*TO-DO ITEM*.
Once the data has been read, return all of it precisely as written.

(Items listed in a dataset)
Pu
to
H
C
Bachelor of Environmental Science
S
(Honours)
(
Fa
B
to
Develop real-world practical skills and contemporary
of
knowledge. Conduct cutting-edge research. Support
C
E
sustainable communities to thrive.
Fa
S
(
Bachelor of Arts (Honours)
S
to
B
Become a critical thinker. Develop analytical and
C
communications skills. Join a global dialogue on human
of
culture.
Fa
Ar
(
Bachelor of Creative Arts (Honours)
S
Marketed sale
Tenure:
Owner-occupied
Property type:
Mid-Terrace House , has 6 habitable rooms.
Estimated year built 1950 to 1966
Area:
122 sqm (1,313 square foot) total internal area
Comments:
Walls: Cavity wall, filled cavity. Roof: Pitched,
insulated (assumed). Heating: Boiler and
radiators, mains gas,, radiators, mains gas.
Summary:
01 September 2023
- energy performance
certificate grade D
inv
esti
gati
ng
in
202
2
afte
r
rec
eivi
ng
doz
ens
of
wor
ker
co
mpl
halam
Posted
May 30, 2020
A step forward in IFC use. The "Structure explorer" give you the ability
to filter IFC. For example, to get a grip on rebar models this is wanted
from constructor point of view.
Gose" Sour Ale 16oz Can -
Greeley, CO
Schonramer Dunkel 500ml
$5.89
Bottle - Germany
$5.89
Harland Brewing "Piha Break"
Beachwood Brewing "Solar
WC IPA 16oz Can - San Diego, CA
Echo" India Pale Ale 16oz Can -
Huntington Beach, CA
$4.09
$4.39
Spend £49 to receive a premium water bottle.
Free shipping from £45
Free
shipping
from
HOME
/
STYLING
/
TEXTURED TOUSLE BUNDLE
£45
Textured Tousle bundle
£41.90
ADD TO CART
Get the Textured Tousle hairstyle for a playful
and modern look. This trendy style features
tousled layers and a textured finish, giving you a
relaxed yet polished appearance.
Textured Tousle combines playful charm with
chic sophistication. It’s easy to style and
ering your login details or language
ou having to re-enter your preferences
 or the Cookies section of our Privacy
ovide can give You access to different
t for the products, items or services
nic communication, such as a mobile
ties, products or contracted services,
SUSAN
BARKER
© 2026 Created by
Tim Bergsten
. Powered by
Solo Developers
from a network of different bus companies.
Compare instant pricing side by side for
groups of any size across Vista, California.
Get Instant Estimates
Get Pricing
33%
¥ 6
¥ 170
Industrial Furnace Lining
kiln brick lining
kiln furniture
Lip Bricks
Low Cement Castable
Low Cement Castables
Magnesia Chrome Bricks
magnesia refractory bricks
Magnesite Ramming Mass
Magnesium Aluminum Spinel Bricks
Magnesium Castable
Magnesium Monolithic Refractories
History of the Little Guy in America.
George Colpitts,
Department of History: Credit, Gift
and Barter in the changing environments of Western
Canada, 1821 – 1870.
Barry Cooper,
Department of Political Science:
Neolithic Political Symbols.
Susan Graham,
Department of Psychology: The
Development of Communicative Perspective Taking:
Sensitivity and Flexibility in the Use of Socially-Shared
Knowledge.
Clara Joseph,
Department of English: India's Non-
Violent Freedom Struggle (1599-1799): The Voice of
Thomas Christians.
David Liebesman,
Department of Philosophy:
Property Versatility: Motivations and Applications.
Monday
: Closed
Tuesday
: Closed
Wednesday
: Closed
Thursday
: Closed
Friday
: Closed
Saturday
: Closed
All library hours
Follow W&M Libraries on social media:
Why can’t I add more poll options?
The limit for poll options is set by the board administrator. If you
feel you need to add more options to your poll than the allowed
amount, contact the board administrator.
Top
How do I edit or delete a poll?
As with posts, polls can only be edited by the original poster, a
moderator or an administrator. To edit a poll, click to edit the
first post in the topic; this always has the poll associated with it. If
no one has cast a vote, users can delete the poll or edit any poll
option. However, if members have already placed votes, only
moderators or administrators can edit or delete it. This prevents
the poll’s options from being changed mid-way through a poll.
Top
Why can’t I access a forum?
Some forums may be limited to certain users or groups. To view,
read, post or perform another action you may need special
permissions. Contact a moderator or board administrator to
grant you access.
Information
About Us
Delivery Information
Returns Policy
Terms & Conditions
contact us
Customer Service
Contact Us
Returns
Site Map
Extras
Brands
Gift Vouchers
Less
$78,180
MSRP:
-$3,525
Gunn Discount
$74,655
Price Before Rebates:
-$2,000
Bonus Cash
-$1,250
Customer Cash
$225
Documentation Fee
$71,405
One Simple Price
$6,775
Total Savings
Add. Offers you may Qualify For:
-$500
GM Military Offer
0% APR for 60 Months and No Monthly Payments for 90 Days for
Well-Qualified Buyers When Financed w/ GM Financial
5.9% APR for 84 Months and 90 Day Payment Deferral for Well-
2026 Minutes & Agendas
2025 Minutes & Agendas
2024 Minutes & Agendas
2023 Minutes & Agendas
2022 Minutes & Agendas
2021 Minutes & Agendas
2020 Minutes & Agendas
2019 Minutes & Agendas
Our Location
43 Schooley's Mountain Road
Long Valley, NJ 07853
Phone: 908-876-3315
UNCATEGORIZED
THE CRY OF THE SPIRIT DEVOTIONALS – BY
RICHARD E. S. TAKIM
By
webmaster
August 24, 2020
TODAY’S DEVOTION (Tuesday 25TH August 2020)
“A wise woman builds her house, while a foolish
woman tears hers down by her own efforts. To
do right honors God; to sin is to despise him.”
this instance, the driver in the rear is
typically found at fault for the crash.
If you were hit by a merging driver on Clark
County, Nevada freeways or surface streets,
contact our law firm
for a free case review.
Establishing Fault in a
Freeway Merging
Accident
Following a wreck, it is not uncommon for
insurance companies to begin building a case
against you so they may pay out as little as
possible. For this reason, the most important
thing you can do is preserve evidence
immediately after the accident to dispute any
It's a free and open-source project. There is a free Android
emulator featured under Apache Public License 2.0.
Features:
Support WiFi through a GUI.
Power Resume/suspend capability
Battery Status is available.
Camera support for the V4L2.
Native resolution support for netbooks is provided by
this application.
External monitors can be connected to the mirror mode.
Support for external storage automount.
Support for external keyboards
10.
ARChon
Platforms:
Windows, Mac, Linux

*ANSWER TO THIS PROBLEM*.
Pu
to
H
C
Bachelor of Environmental Science
S
(Honours)
(
Fa
B
to
Develop real-world practical skills and contemporary
of
knowledge. Conduct cutting-edge research. Support
C
E
sustainable communities to thrive.
Fa
S
(
Bachelor of Arts (Honours)
S
to
B
Become a critical thinker. Develop analytical and
C
communications skills. Join a global dialogue on human
of
culture.
Fa
Ar
(
Bachelor of Creative Arts (Honours)
S
Marketed sale
Tenure:
Owner-occupied
Property type:
Mid-Terrace House , has 6 habitable rooms.
Estimated year built 1950 to 1966
Area:
122 sqm (1,313 square foot) total internal area
Comments:
Walls: Cavity wall, filled cavity. Roof: Pitched,
insulated (assumed). Heating: Boiler and
radiators, mains gas,, radiators, mains gas.
Summary:
01 September 2023
- energy performance
certificate grade D
inv
esti
gati
ng
in
202
2
afte
r
rec
eivi
ng
doz
ens
of
wor
ker
co
mpl
halam
Posted
May 30, 2020
A step forward in IFC use. The "Structure explorer" give you the ability
to filter IFC. For example, to get a grip on rebar models this is wanted
from constructor point of view.
Gose" Sour Ale 16oz Can -
Greeley, CO
Schonramer Dunkel 500ml
$5.89
Bottle - Germany
$5.89
Harland Brewing "Piha Break"
Beachwood Brewing "Solar
WC IPA 16oz Can - San Diego, CA
Echo" India Pale Ale 16oz Can -
Huntington Beach, CA
$4.09
$4.39
Spend £49 to receive a premium water bottle.
Free shipping from £45
Free
shipping
from
HOME
/
STYLING
/
TEXTURED TOUSLE BUNDLE
£45
Textured Tousle bundle
£41.90
ADD TO CART
Get the Textured Tousle hairstyle for a playful
and modern look. This trendy style features
tousled layers and a textured finish, giving you a
relaxed yet polished appearance.
Textured Tousle combines playful charm with
chic sophistication. It’s easy to style and
ering your login details or language
ou having to re-enter your preferences
 or the Cookies section of our Privacy
ovide can give You access to different
t for the products, items or services
nic communication, such as a mobile
ties, products or contracted services,
SUSAN
BARKER
© 2026 Created by
Tim Bergsten
. Powered by
Solo Developers
from a network of different bus companies.
Compare instant pricing side by side for
groups of any size across Vista, California.
Get Instant Estimates
Get Pricing
33%
¥ 6
¥ 170
Industrial Furnace Lining
kiln brick lining
kiln furniture
Lip Bricks
Low Cement Castable
Low Cement Castables
Magnesia Chrome Bricks
magnesia refractory bricks
Magnesite Ramming Mass
Magnesium Aluminum Spinel Bricks
Magnesium Castable
Magnesium Monolithic Refractories
History of the Little Guy in America.
George Colpitts,
Department of History: Credit, Gift
and Barter in the changing environments of Western
Canada, 1821 – 1870.
Barry Cooper,
Department of Political Science:
Neolithic Political Symbols.
Susan Graham,
Department of Psychology: The
Development of Communicative Perspective Taking:
Sensitivity and Flexibility in the Use of Socially-Shared
Knowledge.
Clara Joseph,
Department of English: India's Non-
Violent Freedom Struggle (1599-1799): The Voice of
Thomas Christians.
David Liebesman,
Department of Philosophy:
Property Versatility: Motivations and Applications.
Monday
: Closed
Tuesday
: Closed
Wednesday
: Closed
Thursday
: Closed
Friday
: Closed
Saturday
: Closed
All library hours
Follow W&M Libraries on social media:
Why can’t I add more poll options?
The limit for poll options is set by the board administrator. If you
feel you need to add more options to your poll than the allowed
amount, contact the board administrator.
Top
How do I edit or delete a poll?
As with posts, polls can only be edited by the original poster, a
moderator or an administrator. To edit a poll, click to edit the
first post in the topic; this always has the poll associated with it. If
no one has cast a vote, users can delete the poll or edit any poll
option. However, if members have already placed votes, only
moderators or administrators can edit or delete it. This prevents
the poll’s options from being changed mid-way through a poll.
Top
Why can’t I access a forum?
Some forums may be limited to certain users or groups. To view,
read, post or perform another action you may need special
permissions. Contact a moderator or board administrator to
grant you access.
Information
About Us
Delivery Information
Returns Policy
Terms & Conditions
contact us
Customer Service
Contact Us
Returns
Site Map
Extras
Brands
Gift Vouchers
Less
$78,180
MSRP:
-$3,525
Gunn Discount
$74,655
Price Before Rebates:
-$2,000
Bonus Cash
-$1,250
Customer Cash
$225
Documentation Fee
$71,405
One Simple Price
$6,775
Total Savings
Add. Offers you may Qualify For:
-$500
GM Military Offer
0% APR for 60 Months and No Monthly Payments for 90 Days for
Well-Qualified Buyers When Financed w/ GM Financial
5.9% APR for 84 Months and 90 Day Payment Deferral for Well-
2026 Minutes & Agendas
2025 Minutes & Agendas
2024 Minutes & Agendas
2023 Minutes & Agendas
2022 Minutes & Agendas
2021 Minutes & Agendas
2020 Minutes & Agendas
2019 Minutes & Agendas
Our Location
43 Schooley's Mountain Road
Long Valley, NJ 07853
Phone: 908-876-3315
UNCATEGORIZED
THE CRY OF THE SPIRIT DEVOTIONALS – BY
RICHARD E. S. TAKIM
By
webmaster
August 24, 2020
TODAY’S DEVOTION (Tuesday 25TH August 2020)
“A wise woman builds her house, while a foolish
woman tears hers down by her own efforts. To
do right honors God; to sin is to despise him.”
this instance, the driver in the rear is
typically found at fault for the crash.
If you were hit by a merging driver on Clark
County, Nevada freeways or surface streets,
contact our law firm
for a free case review.
Establishing Fault in a
Freeway Merging
Accident
Following a wreck, it is not uncommon for
insurance companies to begin building a case
against you so they may pay out as little as
possible. For this reason, the most important
thing you can do is preserve evidence
immediately after the accident to dispute any
It's a free and open-source project. There is a free Android
emulator featured under Apache Public License 2.0.
Features:
Support WiFi through a GUI.
Power Resume/suspend capability
Battery Status is available.
Camera support for the V4L2.
Native resolution support for netbooks is provided by
this application.
External monitors can be connected to the mirror mode.
Support for external storage automount.
Support for external keyboards
10.
ARChon
Platforms:
Windows, Mac, Linux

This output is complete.